La passion de la chasse a été, cela est sûr, ma plus grande qualité (?), car je pense qu'il faut mettre, entre autres, la passion de la chasse au nombre des qualités qu'on peut prêter aux hommes.

La Brière est, sans contredît, le pays de France que j'ai le plus aimé. J'y ai fait de belles chasses de sauvagines, bécassines et canards de toutes sortes, quelquefois une sortie infructueuse, mais je pense que les jours heureux ont été pour moi, en Brière, plus nombreux que ceux de sombre bredouille. Quand, je songe au passé, je me dis que le numéro que j'ai tiré n'a pas été des plus mauvais. Sans doute a-t-on chassé à une époque plus giboyeuse que la mienne. Je songe aux chasses de M. Boulard au Courant de Huchet ; les hôpitaux de la ville de Dax étaient les heureux bénéficiaires du gibier de cette merveilleuse époque : 1.200 pièces en quelques jours. Après la prospérité, la décadence ; ainsi va la vie.

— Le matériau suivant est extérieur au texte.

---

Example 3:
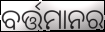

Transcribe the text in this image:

ବର୍ତ୍ତମାନର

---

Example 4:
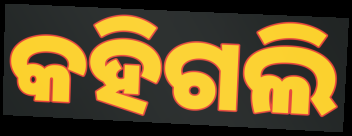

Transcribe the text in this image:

କହିଗଲି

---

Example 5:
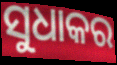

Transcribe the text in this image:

ସୁଧାକର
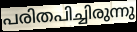
പരിതപിച്ചിരുന്നു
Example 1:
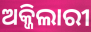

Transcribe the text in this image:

ଅକ୍ଜିଲାରୀ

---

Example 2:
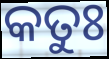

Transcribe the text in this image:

କତୁଃ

Lorsqu'on a beaucoup chassé et tué pas mal de gibier dans beaucoup de pays, il arrive un âge ou les articulations sont moins souples. Si l'on a écrit des livres sur la chasse, il vient un moment où l’on interrompt la course de la plume. On vit dans ses souvenirs ; la vue des scènes les plus marquantes de ma vie de chasse me reviennent à l'esprit comme de douces choses ; complaisamment, la mémoire remplace l'action.

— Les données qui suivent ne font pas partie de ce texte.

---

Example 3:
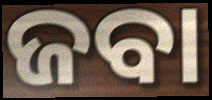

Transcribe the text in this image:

ଜବା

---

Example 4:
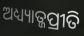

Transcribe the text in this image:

ଅଧ୍ୟ୍ୟାତ୍ଜପ୍ରୀତି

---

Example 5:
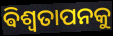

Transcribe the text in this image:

ଵିଶ୍ଵତାପନକୁ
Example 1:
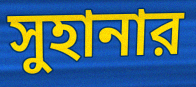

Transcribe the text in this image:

সুহানার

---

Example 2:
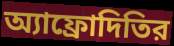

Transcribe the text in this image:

অ্যাফ্রোদিতির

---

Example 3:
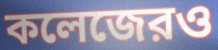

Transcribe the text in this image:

কলেজেরও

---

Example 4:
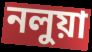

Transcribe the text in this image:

নলুয়া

Je reviens de ma seconde tentative de chasse aux grues dans les Landes. Après avoir traversé une partie de cette région boisée, je suis arrivé dans le superbe marais de Solférino. De petits boqueteaux par endroits, un marais énorme où l'eau est en ce moment partout, par cette année pluvieuse. J'aime beaucoup ce grand marais dont M. Sourbé m'a fait l'an dernier les honneurs de charmante façon. A cause du temps si incertain, les grues sont en retard sur leur date habituelle de passage ; elles n'ont commencé à passer que le 10 mars en petites quantités. Nous avons fait quelques essais de battues, de passées sur ces méfiants oiseaux. J’ai pendant mes deux jours de séjour à Solférino, cette année, vu six à sept vols de grues au lieu de deux mille oiseaux que nous pourchassions l'an dernier. Nous avons chassé en battue et à la passée du matin et du soir. L'essentiel est d’être placé dans un endroit de pose de la veille au soir. De nouvelles grues viennent rejoindre les premières posées, car elles sont très attachées à leurs semblables et, si vous êtes bien à l'affût, vous avez des chances de les tirer à moindre hauteur au; moment de la pose. Ce gibier est de grandie taille : il mesure 1m,50 de hauteur. C'est le plus grand oiseau d'Europe, et je dirai aussi le plus malin ; c'est la raison qui m'incite à faire sa connaissance, n'en ayant jamais tué jusqu'ici. J'ai fait deux essais — hélas ! infructueux.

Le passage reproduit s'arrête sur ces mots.